On Mon, 25 Jan 2021 09:40:38 -0500
Matthew Rosato <mjrosato@xxxxxxxxxxxxx> wrote:

> On 1/22/21 6:48 PM, Alex Williamson wrote:
> > On Tue, 19 Jan 2021 15:02:30 -0500
> > Matthew Rosato <mjrosato@xxxxxxxxxxxxx> wrote:
> >
> >> Some s390 PCI devices (e.g. ISM) perform I/O operations that have very
> >> specific requirements in terms of alignment as well as the patterns in
> >> which the data is read/written. Allowing these to proceed through the
> >> typical vfio_pci_bar_rw path will cause them to be broken in up in such a
> >> way that these requirements can't be guaranteed. In addition, ISM devices
> >> do not support the MIO codepaths that might be triggered on vfio I/O coming
> >> from userspace; we must be able to ensure that these devices use the
> >> non-MIO instructions. To facilitate this, provide a new vfio region by
> >> which non-MIO instructions can be passed directly to the host kernel s390
> >> PCI layer, to be reliably issued as non-MIO instructions.
> >>
> >> This patch introduces the new vfio VFIO_REGION_SUBTYPE_IBM_ZPCI_IO region
> >> and implements the ability to pass PCISTB and PCILG instructions over it,
> >> as these are what is required for ISM devices.
> >
> > There have been various discussions about splitting vfio-pci to allow
> > more device specific drivers rather adding duct tape and bailing wire
> > for various device specific features to extend vfio-pci.
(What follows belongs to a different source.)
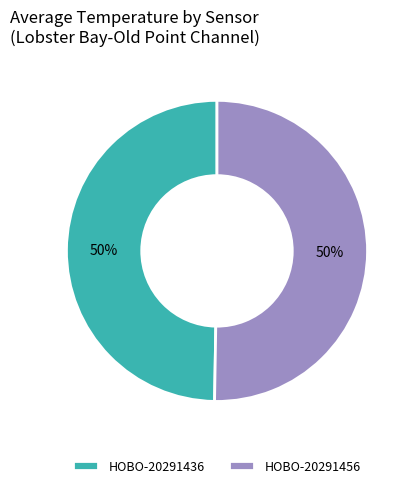

To the nearest percent, what is the average slice percentage?

50%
The latest
> > iteration is here[1]. Is it possible that such a solution could simply
> > provide the standard BAR region indexes, but with an implementation that
> > works on s390, rather than creating new device specific regions to
> > perform the same task? Thanks,
> >
> > Alex
> >
> > [1]https://lore.kernel.org/lkml/20210117181534.65724-1-mgurtovoy@xxxxxxxxxx/
> >
>
> Thanks for the pointer, I'll have to keep an eye on this. An approach
> like this could solve some issues, but I think a main issue that still
> remains with relying on the standard BAR region indexes (whether using
> the current vfio-pci driver or a device-specific driver) is that QEMU
> writes to said BAR memory region are happening in, at most, 8B chunks
> (which then, in the current general-purpose vfio-pci code get further
> split up into 4B iowrite operations). The alternate approach I'm
> proposing here is allowing for the whole payload (4K) in a single
> operation, which is significantly faster. So, I suspect even with a
> device specific driver we'd want this sort of a region anyhow..

I'm also wondering about device specific vs architecture/platform
specific handling.

If we're trying to support ISM devices, that's device specific
handling; but if we're trying to add more generic things like the large
payload support, that's not necessarily tied to a device, is it? For
example, could a device support large payload if plugged into a z, but
not if plugged into another machine?